John Mayall, managing director, Enterprise Architecture Solutions: COVID has slashed budgets and changed business models, and we're seeing massive disruption in product and service delivery. For companies to stay profitable, or even continue to exist, changes that typically would have been planned and implemented over a number of years are now being targeted to happen in months, with IT most often at the heart of the majority of these initiatives. Under these pressures, companies will compromise quality for speed in the short term even though they understand that this will lead to increased costs and complexity in the medium to long term, as well as increased risk. EA teams will be given the responsibility for tracking the technical debt incurred and providing visibility of the potential risks associated with tactical decisions that are being made. However, they will also be left exposed to be the fall guys if the business becomes constrained.
Gordon Barnett, principal analyst, Forrester Research: The events of 2020 highlighted that the enterprise architectures of many firms could not adapt to the environmental change at the rate customers, partners and executives demanded. This led to many reactive and tactical projects that often bypassed EA. In 2021 and 2022, EA leaders will be redesigning their approach to EA to focus on three design principles: adaptive architecture, to reallocate resources and assets to support the dynamic configuration of business and operating models; creative, to adopt best practices in innovation; and resilient, to maintain operational effectiveness in times of disruption, growth, rightsizing and downsizing.
Impact to enterprise architects
Andy Neill, chief enterprise architect, Info-Tech Research Group: Architecture guilds are going to become ubiquitous.
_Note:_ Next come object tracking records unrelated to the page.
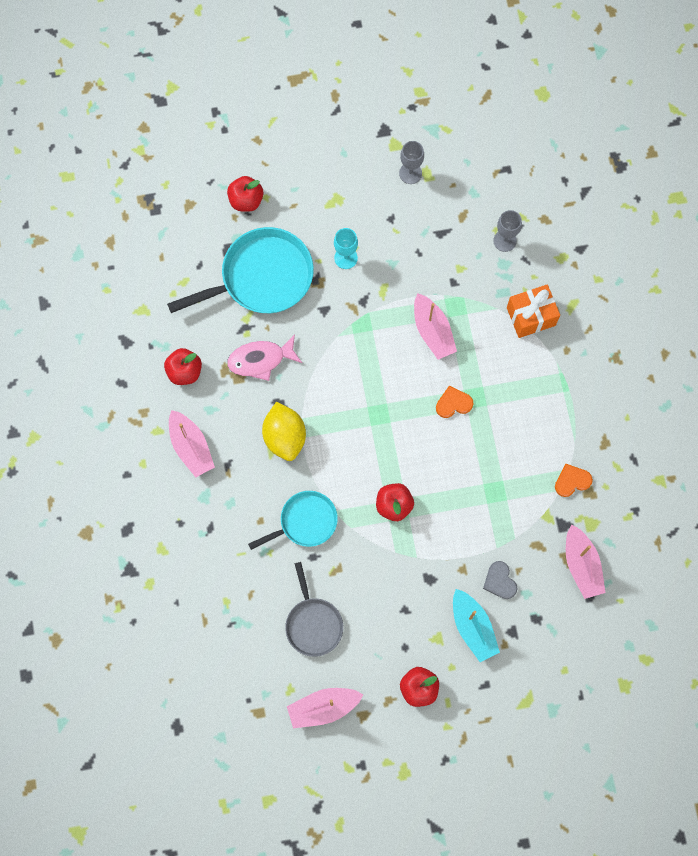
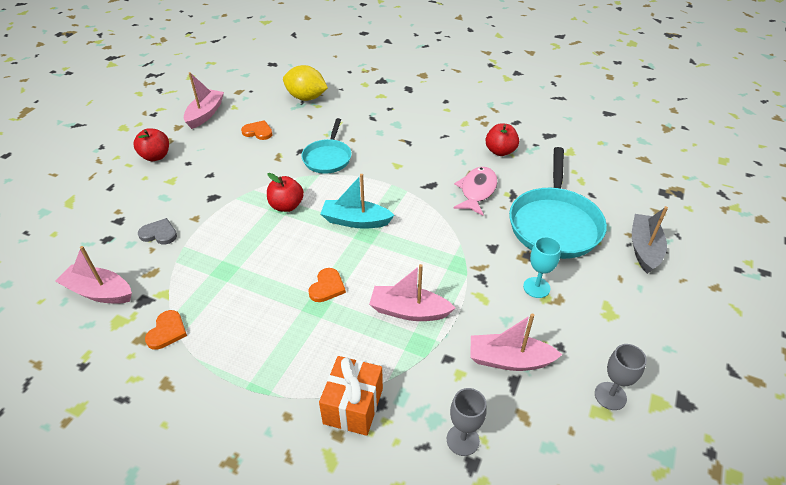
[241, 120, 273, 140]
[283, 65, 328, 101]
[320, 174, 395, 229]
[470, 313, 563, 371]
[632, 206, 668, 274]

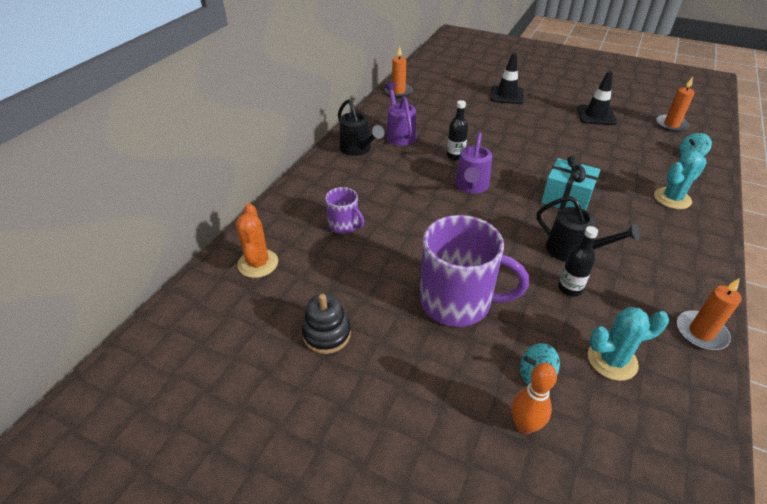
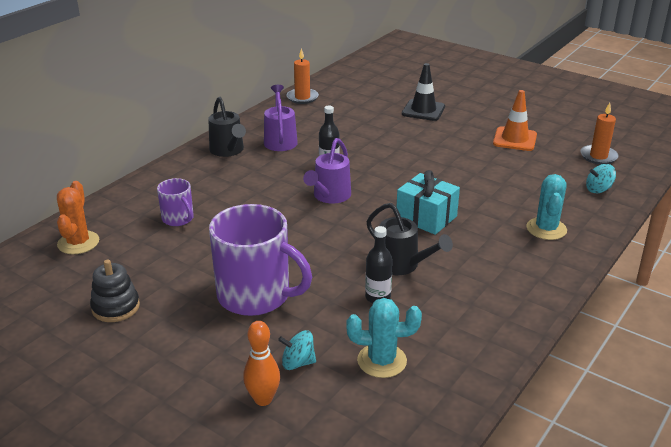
[493, 90, 537, 151]
[526, 174, 567, 240]
[677, 278, 742, 350] (first image)

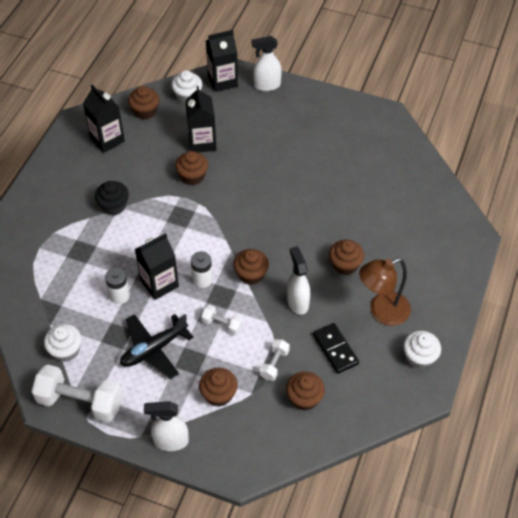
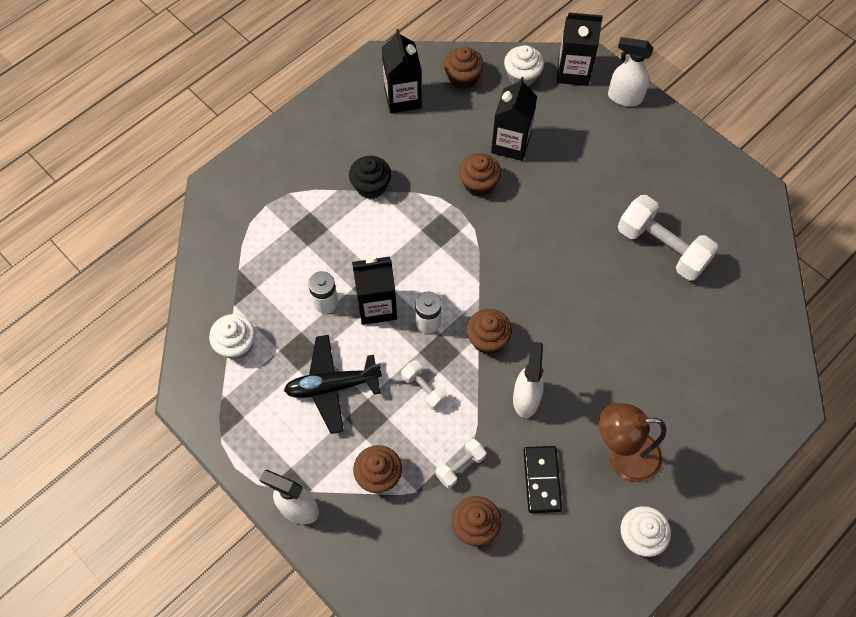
[618, 195, 718, 281]
[329, 240, 364, 275] (first image)

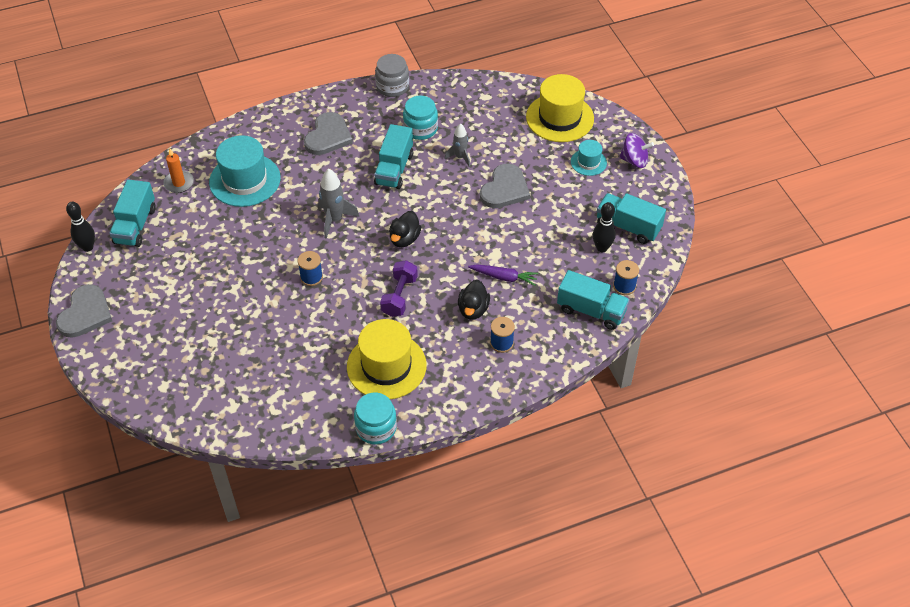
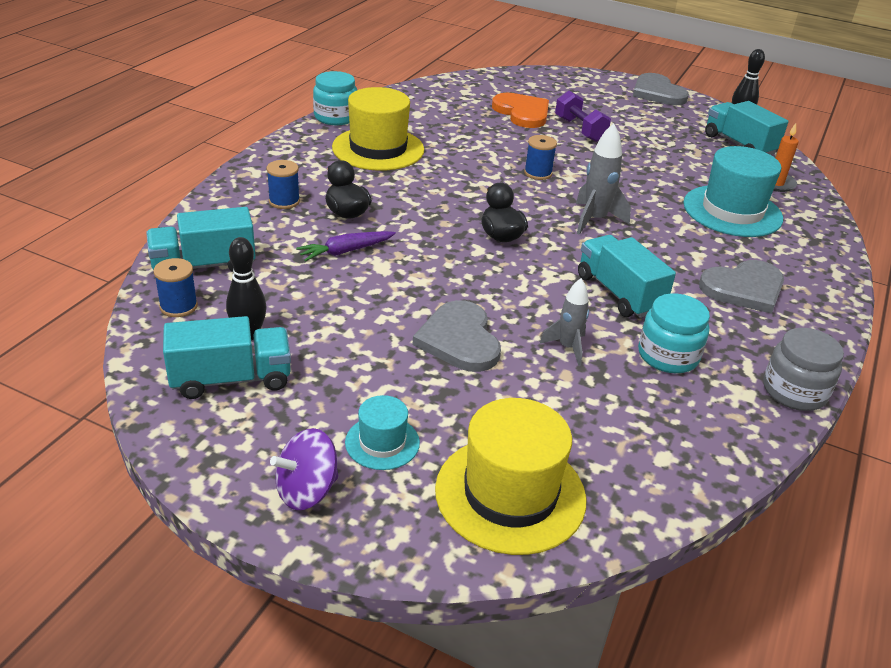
[492, 93, 549, 128]
[555, 91, 611, 142]
[699, 260, 784, 314]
This will start with data architecture guilds, infrastructure architecture guilds and application architecture guilds but will quickly expand to security, business and integration. This can only happen if the domain architects are given the authority to make good architecture decisions in the moment on behalf of enterprise architecture.
Architecture review boards are going to disappear. When organizations start to instill more trust in their domain architects to make the right decisions and to impart architecture knowledge at the team level, there will be less and less need for an enterprise architecture review board. Organizations will work to a point where standards, patterns and architecture decisions are left to the teams and informed up the chain. This very much aligns to the agile mentality, which is also becoming a standard development and delivery model.
David Torre, owner and principal consultant, Center Mast, LLC: More EAs will be automating artifact production, creating and updating application portfolios, capability maps and cloud infrastructure footprints. Among clients I've worked with who have some semblance of an EA practice, about 40% are automating, and 60% are not. I would hope that at least half of enterprises with an EA practice are conducting some form of EA automation. It's imperative in order to deliver EA value faster with tighter budgets and fewer human resources.